The first in a new series of posts which look back at past events on a particular day.

On this day in 2001 the notorious Huntingdon Life Sciences, which tortures thousands of animals in cruel and unscientific experiments, was teetering on the brink of collapse. Outstanding loans were due to be paid back on Friday 19 January, leaving HLS facing insolvency.

As the hours counted down to bankruptcy, articles in the press and statements from scientists and politicians called on the government to step in. MP for Huntingdon and former Prime Minister, John Major, said: “The worst outcome would be for violent protesters to win. The real damage here is the domino effect.”

Only the last minute intervention of Lord Sainsbury, the New Labour science minister, allowed a deal to be brokered. Negotiations went on into the small hours of 20 January and eventually Royal Bank of Scotland (RBS) wiped off the £11million owed to it for just £1. Meanwhile another financial institution, whose identity was kept secret, handed HLS a lifeline by extending the remaining loan.

In context: The campaign against HLS, Europe’s biggest contract-testing laboratory,  intensified following an undercover investigation shown on Channel 4 in 1997. Horrific footage of beagles being punched in the face led to the prosecution of four “animal technicians” for cruelty and a four month inquiry during which the company’s licence to vivisect was suspended.

Stop Huntingdon Animal Cruelty (SHAC) was formed in November 1999 and said HLS would close within three years. In 2000, SHAC obtained a list of HLS shareholders, including the pension funds of the Labour Party and Camden Council. The list was passed to The Sunday Telegraph and the Labour Party sold its 75,000 shares in January 2001. As a result the share price sank to just 1p. Also in December 2000 HLS was dropped from the New York Stock Exchange because its market capitalization had fallen below NYSE limits.

Throughout 2000 activists kept up the pressure by demonstrating at HLS’ three sites and at the homes of its workers, as well as against Nat West Bank and RBS who had given it the loan.
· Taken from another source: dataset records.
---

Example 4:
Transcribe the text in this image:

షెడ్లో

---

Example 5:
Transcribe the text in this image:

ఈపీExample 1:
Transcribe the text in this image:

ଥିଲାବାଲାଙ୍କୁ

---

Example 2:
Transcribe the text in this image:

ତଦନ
Direct action increased as well with cashpoint machines a favourite target.

What happened next: The identity of HLS’ saviour was revealed as Stephens Inc., an Arkansas-based investment firm. Greg Avery, co-founder of SHAC, was defiant, saying: “Anyone who funds them, we will destroy. The government can do what they want, they will not save HLS.”

In February a massive mobile demo of 1000 people attacked the facilities of Glaxo, Bayer and Eli Lilly, who were customers of HLS. The same month managing director Brian Cass was assaulted outside his home. In March the company lost both of its market makers and its place on the London Stock Exchange. Shortly afterwards it moved its HQ to the United States, incorporating as Life Sciences Research

In July 2001 it was revealed that HLS was using the Bank of England as no commercial bank would go near it. The following year “global leader” Marsh Inc quit as insurer and the government had to step in to provide that service as well.
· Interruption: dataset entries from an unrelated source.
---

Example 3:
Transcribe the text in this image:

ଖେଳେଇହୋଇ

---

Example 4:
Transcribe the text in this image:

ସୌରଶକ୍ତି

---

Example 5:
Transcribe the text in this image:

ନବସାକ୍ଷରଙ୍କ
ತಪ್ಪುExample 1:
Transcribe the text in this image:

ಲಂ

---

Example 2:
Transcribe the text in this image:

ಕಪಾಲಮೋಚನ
By 2003, however, the tide was turning. That year HLS won an injunction under the Protection from Harassment Act and eventually nearly 20 companies who used HLS did likewise, limiting the effectiveness of protests against them. Demonstrations outside peoples’ homes were banned and the offence of aggravated trespass was extended to buildings.
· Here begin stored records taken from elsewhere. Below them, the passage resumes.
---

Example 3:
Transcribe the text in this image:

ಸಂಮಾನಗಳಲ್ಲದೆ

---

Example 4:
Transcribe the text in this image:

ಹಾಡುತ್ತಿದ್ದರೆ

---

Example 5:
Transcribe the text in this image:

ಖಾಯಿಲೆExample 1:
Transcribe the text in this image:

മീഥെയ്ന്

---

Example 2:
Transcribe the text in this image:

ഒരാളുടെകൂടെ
However, these measures did not stop over 100 companies severing links with HLS in 2004 and the laboratory was even forced into doing its own laundry. Finally in 2005 the government introduced new laws against SHAC activists. This meant much harsher penalties of up to five years for offences that previously might have resulted in just a few months imprisonment or even a fine.

This had a chilling effect on protest but worse was to come in 2007 with mass arrests in police raids known as Operation Achilles. In 2009 and 2010, 13 members of SHAC, were jailed for between 15 months and eleven years on charges of conspiracy to blackmail HLS and its suppliers or interfering with a contract between an animal research laboratory and its suppliers.

SHAC carried on for another four years until Debbie Vincent was convicted of conspiracy to blackmail in April 2014. In a final statement in August that year it said it had run the “biggest and most effective grassroots animal rights campaign the world has ever seen” but now was time “to reassess our methods, obstacles and opponent’s weaknesses, to build up our solidarity network for activists and to start healing the effects of repression.”